TRIET: We’ve worked together in the past but not like this, with this level of intensity, side by side. It’s interesting to work with someone you love but I think it will be the last time. He doesn’t want to work with me again. He said, “Justine, I love you but it’s too much, you ‘vampirize me”. We said the film is important but we mustn’t let it devour us. When you work with someone and you’re in a couple and especially on a subject like this, you need to be organized. Sometimes it was awful, sometimes it was perfect.
DEADLINE: Why did you opt to make the film multi-lingual and have Hüller speak in English, rather than French?
TRIET: It was very important to have this sensitivity, this feeling that the husband and the wife don’t speak the same language, so they communicate through a third language, English. There was also this idea of what it means to be a foreigner on trial in France. To be tried in a country that is not your own can be tough because you’re judged for how you express yourself but as you’re not speaking in your mother tongue and there are lots of filters between you and your reality.
The fact she is a German who speaks English and tries to speak French that creates lots of masks and clouds the issue, creating more confusion around who she is. Sandra speaks English really well. When I cast her I told her that the language would be an important subject in the film… She wanted to speak French and I said no.
DEADLINE: You are one of seven female directors in Competition this year, against four in 2019 when you last competed with Sibyl. Do you think progress is being made in terms of gender parity in cinema?
TRIET: It’s better than when I started out. I’m 44 now but there aren’t enough women making films. We need to work with quotas, which will encourage and help this evolution. When I look at my daughter who is 12 years old and I listen to her conversations with her friends, I can see that things have changed over the last four years, perhaps since MeToo. They have a different vision, but it’s going to take time. There’s a revolution but as a spectator, I still think there aren’t enough films by women.
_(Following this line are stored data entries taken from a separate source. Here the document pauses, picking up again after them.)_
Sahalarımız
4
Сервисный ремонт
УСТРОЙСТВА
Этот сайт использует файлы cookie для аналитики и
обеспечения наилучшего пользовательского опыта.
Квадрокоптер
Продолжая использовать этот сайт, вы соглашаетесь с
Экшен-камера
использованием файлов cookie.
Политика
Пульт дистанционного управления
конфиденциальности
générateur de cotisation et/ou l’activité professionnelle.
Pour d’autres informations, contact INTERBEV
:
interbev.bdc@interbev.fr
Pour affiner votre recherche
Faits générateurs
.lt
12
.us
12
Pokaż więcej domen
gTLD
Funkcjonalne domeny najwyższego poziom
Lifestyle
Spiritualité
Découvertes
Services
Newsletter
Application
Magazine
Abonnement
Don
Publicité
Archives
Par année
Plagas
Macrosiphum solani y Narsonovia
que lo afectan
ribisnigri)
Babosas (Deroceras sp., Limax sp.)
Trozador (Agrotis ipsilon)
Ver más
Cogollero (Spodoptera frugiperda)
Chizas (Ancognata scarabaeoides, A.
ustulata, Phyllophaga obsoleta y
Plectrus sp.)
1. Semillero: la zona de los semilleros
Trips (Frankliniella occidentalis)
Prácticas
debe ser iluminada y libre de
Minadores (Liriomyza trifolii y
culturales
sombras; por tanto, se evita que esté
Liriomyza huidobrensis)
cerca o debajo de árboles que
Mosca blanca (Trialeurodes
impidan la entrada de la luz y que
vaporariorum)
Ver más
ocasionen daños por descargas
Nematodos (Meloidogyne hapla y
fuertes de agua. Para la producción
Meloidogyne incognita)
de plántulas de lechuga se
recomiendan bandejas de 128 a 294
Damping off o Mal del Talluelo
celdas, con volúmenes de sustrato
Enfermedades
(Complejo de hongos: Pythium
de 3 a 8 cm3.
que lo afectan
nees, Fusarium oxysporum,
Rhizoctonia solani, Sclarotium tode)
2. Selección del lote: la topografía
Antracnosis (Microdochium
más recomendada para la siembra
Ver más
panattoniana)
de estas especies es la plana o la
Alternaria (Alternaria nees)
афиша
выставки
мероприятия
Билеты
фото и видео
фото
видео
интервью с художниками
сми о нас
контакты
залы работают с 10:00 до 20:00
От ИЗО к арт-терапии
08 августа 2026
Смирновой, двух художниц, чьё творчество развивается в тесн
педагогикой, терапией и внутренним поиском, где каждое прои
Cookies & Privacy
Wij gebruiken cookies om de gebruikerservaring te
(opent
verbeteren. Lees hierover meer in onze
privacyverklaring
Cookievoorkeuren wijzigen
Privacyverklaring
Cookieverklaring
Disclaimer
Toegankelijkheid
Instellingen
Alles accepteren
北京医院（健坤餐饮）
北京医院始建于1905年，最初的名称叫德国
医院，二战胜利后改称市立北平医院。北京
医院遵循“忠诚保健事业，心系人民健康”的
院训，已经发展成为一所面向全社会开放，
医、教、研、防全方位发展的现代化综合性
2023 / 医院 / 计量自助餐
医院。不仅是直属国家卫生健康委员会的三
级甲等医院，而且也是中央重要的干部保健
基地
DEADLINE: When you say quotas. What do you mean? For what?
TRIET: There should be quotas for everything, everything. We need women in positions of power everywhere, not just in cinema, but across society. Women have been involved in cinema forever but in small posts in the shadows. We need to put them in bigger positions. After all, we represent more than half of humanity.
DEADLINE: What does it mean for you personally to be in Competition in Cannes?
TRIET: It’s fantastic. You work for three years on a film d’auteur which isn’t a blockbuster or a Netflix series, and this is the strongest place to show it and connect with international spectators. Cannes it’s not just French, it’s international.
It can be violent. You never know how people are going to react to the film. Sometimes it’s hard because you feel like you’re misunderstood but I have had a lot of luck in Cannes. You can be aggressed but I like this violence, which isn’t physical but rather voyeuristic, You’re watched by lots of people, analyzed and romanticized. It’s a bit like being on trial.